So we’ve talked a lot about how to avoid environmental liability when buying or leasing real property. The next question is, how do I know if I have an environmental problem, and when do I call in an environmental lawyer? We lawyers all want to be wanted, so the answer is, as soon as you contemplate the transaction.
Actually I jest; it is more than just because we want to be wanted. There really are good reasons for getting the environmental lawyer involved. Most importantly, is that the environmental lawyer can really help when the property has any number of conditions which indicate a potential for problems. So what is on the list? If you have:
- any environmental studies for the site, including audits, Phase I or Phase II investigations or sampling of any media;
- any evidence of stressed vegetation, stains on the soil or floors of the property;
- any underground, or above-ground storage tanks, unexplained pipes, such as vent or fill pipes, or pipelines on the property;
- any groundwater wells, any lakes, lagoons, impoundments, pits, septic systems, sumps, trenches, ditches or other open drainage conveyances, floor drains, dry wells, or catch basins;
- any cattails or other wetland plants, wetlands, flood plains, coastal areas or habitats for an endangered species;
- any historical, Native American or archeological sites;
- any operating businesses, or are any operating businesses contemplated, or do any tenants operate any businesses with emissions, permits, msds’ public filings or any waste, wastewater discharges, water discharges from the property, equipment washing or metal cleaning, or paint booths;
- any zoning or land use limited to commercial or industrial uses;
- any buildings with fireproofing, thermal insulation, boilers, ceiling tiles, vinyl floor tiles, dry wall, dry wall tape, plaster, textured paints, roofing shingles, felt, tar, flashing or mold problems;
then you probably have some hidden environmental issues or liability.

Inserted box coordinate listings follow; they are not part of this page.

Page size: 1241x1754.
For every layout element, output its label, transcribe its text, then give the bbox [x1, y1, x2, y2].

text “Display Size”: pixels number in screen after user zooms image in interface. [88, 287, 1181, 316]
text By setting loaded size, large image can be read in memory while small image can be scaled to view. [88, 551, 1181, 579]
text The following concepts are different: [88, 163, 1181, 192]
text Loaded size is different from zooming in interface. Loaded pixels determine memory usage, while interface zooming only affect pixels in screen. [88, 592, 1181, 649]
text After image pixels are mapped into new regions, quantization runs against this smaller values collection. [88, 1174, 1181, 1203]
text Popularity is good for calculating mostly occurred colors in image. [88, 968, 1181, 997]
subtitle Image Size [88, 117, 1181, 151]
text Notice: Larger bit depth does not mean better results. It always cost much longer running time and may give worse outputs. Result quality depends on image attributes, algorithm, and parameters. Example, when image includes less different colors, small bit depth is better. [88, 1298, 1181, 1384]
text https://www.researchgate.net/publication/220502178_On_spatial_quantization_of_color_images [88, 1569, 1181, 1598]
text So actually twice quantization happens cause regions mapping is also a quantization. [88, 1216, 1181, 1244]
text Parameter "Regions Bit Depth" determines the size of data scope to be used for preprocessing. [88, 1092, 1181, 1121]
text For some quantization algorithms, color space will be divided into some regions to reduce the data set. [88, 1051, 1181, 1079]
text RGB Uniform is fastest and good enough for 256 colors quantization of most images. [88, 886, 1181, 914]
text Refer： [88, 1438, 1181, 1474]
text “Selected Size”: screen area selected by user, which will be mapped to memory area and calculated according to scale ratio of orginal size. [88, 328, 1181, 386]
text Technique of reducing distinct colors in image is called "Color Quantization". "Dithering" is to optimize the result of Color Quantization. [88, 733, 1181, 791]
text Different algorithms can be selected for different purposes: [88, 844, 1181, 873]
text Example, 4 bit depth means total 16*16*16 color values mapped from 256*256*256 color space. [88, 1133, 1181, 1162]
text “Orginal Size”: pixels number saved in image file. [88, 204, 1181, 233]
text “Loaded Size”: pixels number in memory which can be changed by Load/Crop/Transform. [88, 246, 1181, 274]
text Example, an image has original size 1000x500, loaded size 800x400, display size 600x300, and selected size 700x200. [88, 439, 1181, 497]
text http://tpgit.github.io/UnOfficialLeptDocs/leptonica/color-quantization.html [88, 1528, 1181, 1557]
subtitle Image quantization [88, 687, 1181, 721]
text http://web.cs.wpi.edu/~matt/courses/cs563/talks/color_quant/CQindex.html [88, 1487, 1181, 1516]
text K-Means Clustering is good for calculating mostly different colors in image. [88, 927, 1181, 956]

While every property and transaction is unique, there are certain situations in which an experienced attorney can help mitigate those problems through the documents or by negotiating a resolution of the issue before the closing. But many of the issues must be addressed early on because waiting will make the negotiations more difficult, or you may find you are stuck with the problem because you waived the issue by not raising it in a timely fashion. Therefore, involving your attorney early in the process may limit the potential for unforeseen costs and problems down the road.